The Saudis are listed for their alleged roles in the killing of the journalist Jamal Khashoggi in Turkey and the Russians are listed for their alleged involvement in the death of lawyer Sergei Magnitsky, the Foreign Office said.
One notable name on the list is Saud al-Qahtani, who it is believed oversaw the team that killed Khashoggi in the Saudi consulate in Istanbul in 2018.
Individuals from North Korea were also included on the list and all those named will have their UK assets frozen and travel bans imposed.
It is the first time Britain has gone it alone and used sanctions to penalize individuals and organizations accused of human rights abuse.
Previously, it has followed European Union and United Nations sanctions regimes.
The new measures were announced by Foreign Secretary Dominic Raab in a statement to the House of Commons.

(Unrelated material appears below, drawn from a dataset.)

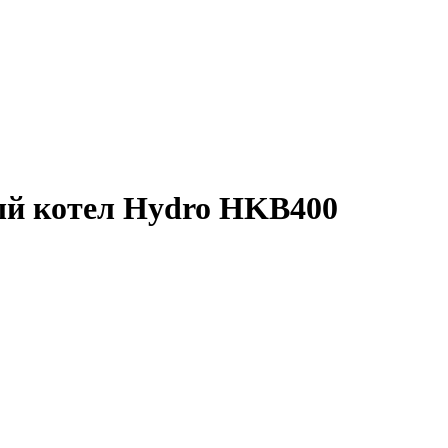
й котел Hydro HKB400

He said the government would now have the “power to impose sanctions on those involved in the very worst human rights abuses right around the world.
“These sanctions are a forensic tool, they allow us to target perpetrators without punishing the wider people of a country that may be affected.”
The move follows the passage of the 2018 Sanctions Act to set up a post-Brexit sanctions regime.
The decision drew a furious reaction from Russia, marking another low-point between the two countries.
“The Russian side reserves the right to take retaliatory measures in connection with Britain’s hostile decision,” the Russian embassy in London said in a statement without elaborating.
Meanwhile, US Secretary of State Mike Pompeo backed the move as an example of British post-Brexit diplomacy.
“This sanctions regime marks the beginning of a new era for UK sanctions policy and cooperation between our two democracies,” he said in a statement.
Khashoggi was a Saudi journalist based in the United States, whose columns were critical of the Saudi regime. He was killed inside the Saudi consulate in Istanbul.